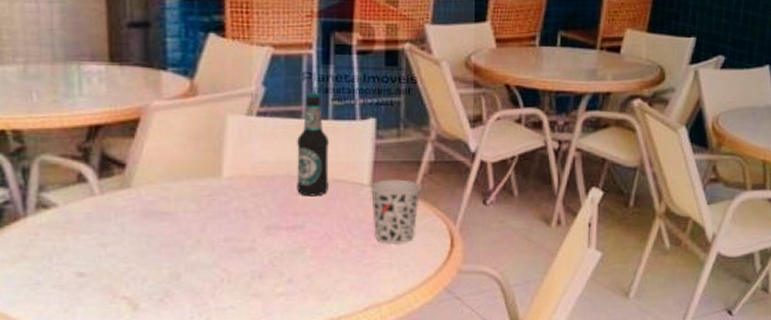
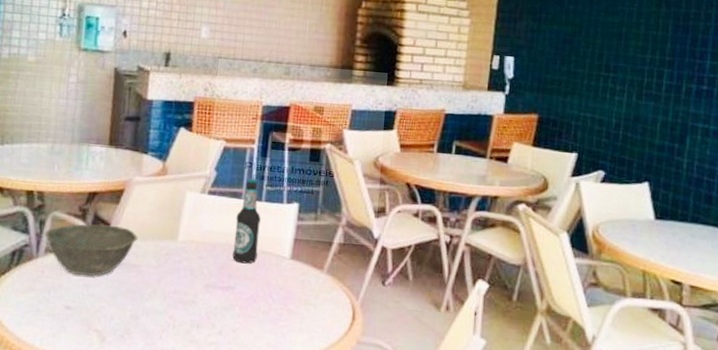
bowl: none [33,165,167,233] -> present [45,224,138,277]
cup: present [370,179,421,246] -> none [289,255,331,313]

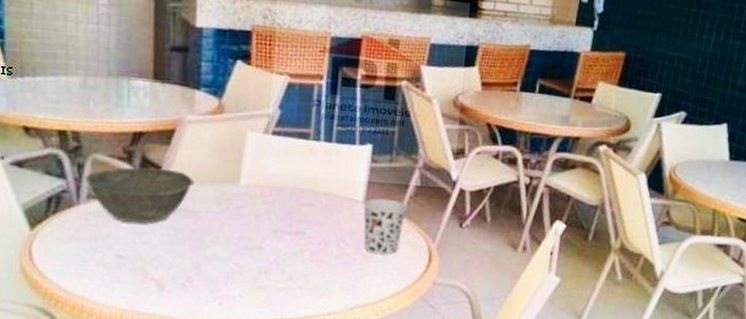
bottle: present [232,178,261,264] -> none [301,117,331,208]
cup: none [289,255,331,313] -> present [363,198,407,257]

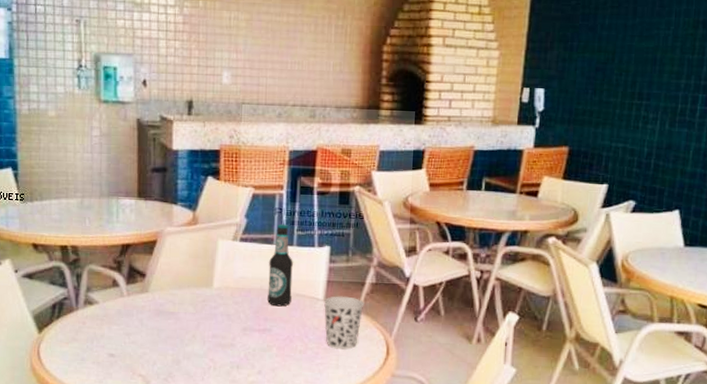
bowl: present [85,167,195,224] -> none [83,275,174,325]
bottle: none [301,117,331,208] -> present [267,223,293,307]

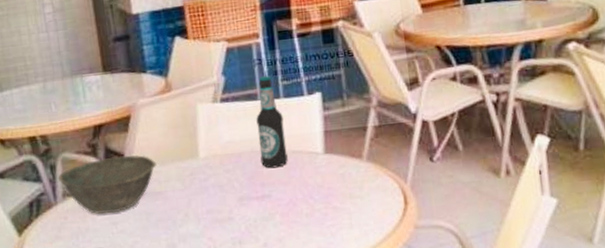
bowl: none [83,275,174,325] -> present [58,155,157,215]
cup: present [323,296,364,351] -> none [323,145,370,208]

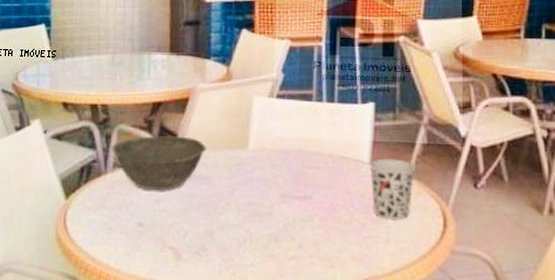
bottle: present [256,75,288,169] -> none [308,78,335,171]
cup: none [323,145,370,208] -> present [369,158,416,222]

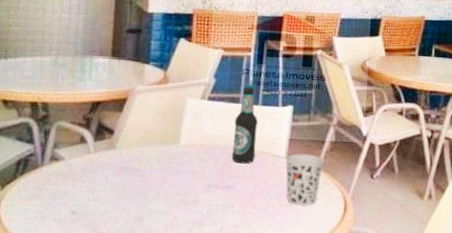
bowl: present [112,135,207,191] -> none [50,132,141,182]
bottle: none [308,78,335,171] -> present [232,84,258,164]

══════════════════════════════

● WRITTEN TASK: Repeat every entry exactly. Do not include the pictures.

● OUTPUT OF THE TASK:
bowl: none [33,165,167,233] -> present [45,224,138,277]
cup: present [370,179,421,246] -> none [289,255,331,313]

bottle: present [232,178,261,264] -> none [301,117,331,208]
cup: none [289,255,331,313] -> present [363,198,407,257]

bowl: present [85,167,195,224] -> none [83,275,174,325]
bottle: none [301,117,331,208] -> present [267,223,293,307]

bowl: none [83,275,174,325] -> present [58,155,157,215]
cup: present [323,296,364,351] -> none [323,145,370,208]

bottle: present [256,75,288,169] -> none [308,78,335,171]
cup: none [323,145,370,208] -> present [369,158,416,222]

bowl: present [112,135,207,191] -> none [50,132,141,182]
bottle: none [308,78,335,171] -> present [232,84,258,164]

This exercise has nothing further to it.